I have seen a recurring trend that FPKM values tend to be highly variable/volatile quantities across samples. For example, for the same transcript of a given gene, an FPKM value for this transcript could be 10 or 15 or 5 (across three samples analyzed by Cufflinks, for example).

How does one computationally handle the variability in FPKM value? How "real" are these values and how much can one trust them in a lab setting?

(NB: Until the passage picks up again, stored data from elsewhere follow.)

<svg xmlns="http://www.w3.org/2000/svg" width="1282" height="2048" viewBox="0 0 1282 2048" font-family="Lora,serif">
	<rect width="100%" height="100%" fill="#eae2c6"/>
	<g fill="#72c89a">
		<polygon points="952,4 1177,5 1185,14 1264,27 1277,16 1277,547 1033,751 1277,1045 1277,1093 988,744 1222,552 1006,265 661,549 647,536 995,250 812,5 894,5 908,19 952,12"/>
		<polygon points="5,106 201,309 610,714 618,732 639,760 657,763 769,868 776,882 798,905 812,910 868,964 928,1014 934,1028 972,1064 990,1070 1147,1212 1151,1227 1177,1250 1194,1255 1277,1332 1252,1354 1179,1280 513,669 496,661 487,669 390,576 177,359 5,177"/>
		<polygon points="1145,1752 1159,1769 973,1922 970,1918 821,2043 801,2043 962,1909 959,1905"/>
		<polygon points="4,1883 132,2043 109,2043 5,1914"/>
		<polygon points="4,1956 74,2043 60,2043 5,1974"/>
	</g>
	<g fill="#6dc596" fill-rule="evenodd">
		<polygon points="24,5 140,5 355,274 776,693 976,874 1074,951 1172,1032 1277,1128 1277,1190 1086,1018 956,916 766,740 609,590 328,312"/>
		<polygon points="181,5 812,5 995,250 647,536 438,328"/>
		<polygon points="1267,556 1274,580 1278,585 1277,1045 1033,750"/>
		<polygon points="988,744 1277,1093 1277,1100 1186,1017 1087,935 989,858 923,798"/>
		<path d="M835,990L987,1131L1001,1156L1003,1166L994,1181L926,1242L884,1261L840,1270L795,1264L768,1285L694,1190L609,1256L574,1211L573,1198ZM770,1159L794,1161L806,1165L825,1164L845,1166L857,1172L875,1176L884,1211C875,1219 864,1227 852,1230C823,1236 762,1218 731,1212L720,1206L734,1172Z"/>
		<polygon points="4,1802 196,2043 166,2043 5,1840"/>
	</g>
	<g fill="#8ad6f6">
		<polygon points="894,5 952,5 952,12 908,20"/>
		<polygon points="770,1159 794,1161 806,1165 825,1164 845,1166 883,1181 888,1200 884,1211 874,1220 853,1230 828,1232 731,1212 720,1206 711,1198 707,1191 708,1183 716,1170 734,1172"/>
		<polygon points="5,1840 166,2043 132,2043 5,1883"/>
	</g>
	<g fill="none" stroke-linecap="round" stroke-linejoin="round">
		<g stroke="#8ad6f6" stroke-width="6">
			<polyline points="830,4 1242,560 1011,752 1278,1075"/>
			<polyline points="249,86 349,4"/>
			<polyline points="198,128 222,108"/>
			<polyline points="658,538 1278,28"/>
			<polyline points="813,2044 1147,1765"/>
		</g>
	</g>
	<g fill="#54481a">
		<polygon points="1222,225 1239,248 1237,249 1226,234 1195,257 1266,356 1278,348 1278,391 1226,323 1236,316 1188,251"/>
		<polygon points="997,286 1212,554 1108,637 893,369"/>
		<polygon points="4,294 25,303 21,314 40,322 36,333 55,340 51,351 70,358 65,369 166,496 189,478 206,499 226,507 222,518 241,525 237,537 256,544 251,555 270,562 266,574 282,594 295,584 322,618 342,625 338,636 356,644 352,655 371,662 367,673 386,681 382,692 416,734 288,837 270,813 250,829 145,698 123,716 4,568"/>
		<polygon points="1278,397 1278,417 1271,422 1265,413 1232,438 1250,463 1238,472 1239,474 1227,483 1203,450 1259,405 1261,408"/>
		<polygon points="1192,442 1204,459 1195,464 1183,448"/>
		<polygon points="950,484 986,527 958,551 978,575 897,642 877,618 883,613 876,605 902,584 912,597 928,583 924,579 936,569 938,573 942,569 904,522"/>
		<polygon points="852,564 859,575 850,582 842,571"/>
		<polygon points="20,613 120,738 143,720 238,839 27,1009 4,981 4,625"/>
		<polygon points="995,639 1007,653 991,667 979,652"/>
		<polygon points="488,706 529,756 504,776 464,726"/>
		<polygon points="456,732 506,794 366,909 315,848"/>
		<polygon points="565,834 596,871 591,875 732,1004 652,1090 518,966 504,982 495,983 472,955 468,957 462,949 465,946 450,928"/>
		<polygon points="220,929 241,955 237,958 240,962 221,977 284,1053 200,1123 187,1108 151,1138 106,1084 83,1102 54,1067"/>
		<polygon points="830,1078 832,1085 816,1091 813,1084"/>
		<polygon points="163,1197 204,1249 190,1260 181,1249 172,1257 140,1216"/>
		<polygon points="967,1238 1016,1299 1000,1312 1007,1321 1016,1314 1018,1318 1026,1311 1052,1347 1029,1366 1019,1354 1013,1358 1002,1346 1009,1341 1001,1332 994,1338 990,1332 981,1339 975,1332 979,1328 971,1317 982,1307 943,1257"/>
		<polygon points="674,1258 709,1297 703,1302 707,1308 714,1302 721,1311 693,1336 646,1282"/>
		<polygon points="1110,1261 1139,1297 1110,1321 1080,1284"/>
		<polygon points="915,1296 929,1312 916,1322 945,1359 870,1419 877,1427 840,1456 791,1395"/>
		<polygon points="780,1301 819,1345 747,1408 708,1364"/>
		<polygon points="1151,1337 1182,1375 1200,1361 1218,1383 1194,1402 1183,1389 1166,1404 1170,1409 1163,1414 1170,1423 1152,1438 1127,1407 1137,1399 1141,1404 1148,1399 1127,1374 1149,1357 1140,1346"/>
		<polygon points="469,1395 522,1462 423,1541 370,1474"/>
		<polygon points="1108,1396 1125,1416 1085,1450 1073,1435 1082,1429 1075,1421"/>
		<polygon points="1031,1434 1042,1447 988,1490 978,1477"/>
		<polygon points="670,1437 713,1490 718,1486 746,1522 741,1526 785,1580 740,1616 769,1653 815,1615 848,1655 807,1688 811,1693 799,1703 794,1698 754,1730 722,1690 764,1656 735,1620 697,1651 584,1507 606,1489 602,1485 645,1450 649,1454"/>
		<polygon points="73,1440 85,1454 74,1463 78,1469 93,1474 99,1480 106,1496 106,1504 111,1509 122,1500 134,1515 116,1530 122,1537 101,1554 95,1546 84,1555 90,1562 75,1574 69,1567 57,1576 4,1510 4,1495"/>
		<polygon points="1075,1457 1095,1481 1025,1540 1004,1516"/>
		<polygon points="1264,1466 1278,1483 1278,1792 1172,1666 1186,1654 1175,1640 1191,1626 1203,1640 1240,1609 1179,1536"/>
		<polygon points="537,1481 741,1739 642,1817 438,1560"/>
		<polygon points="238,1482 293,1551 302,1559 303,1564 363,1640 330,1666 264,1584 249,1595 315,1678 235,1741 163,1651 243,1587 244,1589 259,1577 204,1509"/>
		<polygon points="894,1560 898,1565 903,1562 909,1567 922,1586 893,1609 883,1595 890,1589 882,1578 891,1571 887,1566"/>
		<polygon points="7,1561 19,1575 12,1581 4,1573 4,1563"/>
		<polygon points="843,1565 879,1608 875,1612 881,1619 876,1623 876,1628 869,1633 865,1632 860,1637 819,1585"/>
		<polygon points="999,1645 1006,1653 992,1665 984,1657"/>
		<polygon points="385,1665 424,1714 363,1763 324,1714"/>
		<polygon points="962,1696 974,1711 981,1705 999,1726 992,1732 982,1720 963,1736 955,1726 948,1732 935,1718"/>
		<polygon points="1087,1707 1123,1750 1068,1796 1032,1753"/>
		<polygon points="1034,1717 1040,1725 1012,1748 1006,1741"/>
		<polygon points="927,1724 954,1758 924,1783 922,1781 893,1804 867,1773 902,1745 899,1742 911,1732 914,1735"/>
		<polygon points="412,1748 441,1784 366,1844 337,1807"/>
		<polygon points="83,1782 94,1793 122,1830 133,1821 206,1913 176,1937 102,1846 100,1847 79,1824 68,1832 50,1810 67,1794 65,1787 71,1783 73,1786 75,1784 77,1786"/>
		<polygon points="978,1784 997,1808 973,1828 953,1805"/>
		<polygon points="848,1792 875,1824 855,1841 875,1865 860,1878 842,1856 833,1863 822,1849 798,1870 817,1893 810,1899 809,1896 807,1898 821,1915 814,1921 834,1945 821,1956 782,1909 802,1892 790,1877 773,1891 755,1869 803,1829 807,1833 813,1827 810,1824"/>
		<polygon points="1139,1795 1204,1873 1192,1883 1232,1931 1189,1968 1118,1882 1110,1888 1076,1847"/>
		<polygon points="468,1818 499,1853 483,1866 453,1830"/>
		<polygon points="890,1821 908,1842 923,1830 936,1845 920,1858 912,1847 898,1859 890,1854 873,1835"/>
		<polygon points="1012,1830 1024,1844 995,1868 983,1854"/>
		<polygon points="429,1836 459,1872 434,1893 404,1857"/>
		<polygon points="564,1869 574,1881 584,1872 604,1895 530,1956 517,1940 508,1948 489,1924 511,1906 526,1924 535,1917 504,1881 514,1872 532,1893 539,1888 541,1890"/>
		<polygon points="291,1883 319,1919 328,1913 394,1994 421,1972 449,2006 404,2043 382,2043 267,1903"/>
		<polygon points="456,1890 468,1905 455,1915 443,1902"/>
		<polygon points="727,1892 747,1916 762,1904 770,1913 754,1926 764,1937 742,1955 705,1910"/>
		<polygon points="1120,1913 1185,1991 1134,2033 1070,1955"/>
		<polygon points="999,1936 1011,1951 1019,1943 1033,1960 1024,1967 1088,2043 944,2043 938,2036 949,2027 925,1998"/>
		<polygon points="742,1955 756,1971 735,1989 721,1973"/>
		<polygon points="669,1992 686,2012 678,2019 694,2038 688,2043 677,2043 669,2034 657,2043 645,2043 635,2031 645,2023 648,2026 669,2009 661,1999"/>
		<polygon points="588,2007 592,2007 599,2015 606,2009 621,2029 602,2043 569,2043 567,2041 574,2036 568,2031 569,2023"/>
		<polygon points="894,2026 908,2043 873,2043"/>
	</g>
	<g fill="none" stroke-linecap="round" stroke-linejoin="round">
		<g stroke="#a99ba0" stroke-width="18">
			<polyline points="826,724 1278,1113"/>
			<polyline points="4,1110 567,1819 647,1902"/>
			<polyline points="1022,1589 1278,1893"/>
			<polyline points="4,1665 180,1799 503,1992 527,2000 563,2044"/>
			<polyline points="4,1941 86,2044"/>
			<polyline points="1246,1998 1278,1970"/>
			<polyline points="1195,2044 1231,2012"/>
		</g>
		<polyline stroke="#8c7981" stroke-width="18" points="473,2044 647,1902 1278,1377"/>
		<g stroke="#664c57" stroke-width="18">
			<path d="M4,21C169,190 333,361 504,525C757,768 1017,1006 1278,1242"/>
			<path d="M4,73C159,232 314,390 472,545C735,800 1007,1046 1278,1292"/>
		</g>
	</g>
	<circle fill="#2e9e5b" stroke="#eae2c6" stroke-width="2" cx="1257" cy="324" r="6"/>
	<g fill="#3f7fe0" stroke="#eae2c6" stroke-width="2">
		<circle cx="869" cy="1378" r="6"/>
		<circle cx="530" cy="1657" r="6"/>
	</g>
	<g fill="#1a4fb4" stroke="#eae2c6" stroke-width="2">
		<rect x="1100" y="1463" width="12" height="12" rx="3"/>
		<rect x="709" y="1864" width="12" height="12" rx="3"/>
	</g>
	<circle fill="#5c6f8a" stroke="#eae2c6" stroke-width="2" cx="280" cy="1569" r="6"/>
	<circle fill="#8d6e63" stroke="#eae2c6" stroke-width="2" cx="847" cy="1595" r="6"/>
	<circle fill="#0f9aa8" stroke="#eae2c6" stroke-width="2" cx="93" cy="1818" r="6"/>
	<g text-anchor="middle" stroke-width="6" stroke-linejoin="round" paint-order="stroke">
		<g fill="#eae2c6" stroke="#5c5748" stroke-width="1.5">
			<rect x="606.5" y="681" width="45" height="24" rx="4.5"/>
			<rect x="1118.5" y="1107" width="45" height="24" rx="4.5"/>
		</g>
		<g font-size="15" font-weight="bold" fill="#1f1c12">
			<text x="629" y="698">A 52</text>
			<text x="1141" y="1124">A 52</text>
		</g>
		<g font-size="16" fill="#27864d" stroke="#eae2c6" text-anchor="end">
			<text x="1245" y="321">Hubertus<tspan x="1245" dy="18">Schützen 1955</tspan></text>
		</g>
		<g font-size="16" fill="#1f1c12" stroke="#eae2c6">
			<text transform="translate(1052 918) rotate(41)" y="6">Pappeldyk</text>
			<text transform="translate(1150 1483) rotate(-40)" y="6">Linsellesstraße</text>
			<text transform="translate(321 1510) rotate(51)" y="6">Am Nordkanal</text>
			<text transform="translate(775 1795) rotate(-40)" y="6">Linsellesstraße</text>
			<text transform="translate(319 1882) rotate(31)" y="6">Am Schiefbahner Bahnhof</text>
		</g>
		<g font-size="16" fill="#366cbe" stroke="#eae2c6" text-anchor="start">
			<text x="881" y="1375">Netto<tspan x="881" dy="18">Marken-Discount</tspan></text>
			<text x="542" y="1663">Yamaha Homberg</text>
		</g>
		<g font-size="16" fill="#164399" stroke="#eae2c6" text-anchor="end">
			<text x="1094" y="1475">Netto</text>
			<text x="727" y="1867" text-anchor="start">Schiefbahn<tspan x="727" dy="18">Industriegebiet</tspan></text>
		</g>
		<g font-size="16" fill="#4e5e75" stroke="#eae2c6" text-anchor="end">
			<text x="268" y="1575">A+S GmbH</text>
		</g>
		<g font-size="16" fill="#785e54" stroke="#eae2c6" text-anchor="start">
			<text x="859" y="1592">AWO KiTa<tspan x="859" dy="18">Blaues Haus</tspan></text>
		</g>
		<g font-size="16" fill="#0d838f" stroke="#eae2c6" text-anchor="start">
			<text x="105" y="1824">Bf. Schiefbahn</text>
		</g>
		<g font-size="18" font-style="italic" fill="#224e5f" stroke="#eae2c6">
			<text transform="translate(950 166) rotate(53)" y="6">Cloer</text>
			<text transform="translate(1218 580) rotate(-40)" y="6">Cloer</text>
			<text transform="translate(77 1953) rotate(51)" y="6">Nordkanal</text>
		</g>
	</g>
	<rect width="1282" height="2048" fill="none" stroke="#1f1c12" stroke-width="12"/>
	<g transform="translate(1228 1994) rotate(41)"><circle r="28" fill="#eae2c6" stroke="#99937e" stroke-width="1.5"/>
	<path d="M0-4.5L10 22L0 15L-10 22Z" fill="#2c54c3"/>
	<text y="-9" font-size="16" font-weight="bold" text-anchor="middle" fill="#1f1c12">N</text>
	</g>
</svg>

How much can one trust them : The cufflinks output files (genes.fpkm_tracking, isoforms.fpkm_tracking) will contain confidence intervals for each of the FPKM estimates (under the headings FPKM_conf_lo and FPKM_conf_hi). Similarly, cuffdiff output also contains the FPKM estimates and confidence intervals used for differential expression testing. These intervals will give you an idea as to the extent of variability within each sample.

You could also do a pair-wise scatter plot of the FPKM values of each of your samples. That is, plot the FPKM values from sample 1 along the axis, and FPKM values from sample 2 on the y axis to look at how much variability is present in your data. The scatter should appear "elliptical", with the major axis along the y = x line if the variability between replicates is "low".

How "real" are these values : I didn't quite follow your question. FPKM values are estimates, and have errors associated with them due to many reasons. The confidence interval is an estimate of that error. Was that what you meant?

The best practice is to avoid using FPKM for anything. If you need to use an expectation maximization algorithm in your workflow, then keep things in estimated counts. One of the (many) issues with FPKM/RPKM is that they lose precision information. Thus, an FPKM of 1 in samples 1 and 2 will likely have completely different errors associated with them and tracking/handling this is very non-trivial (I think cuffdiff converted to a more DESeq-like method internally a while back, perhaps because of this).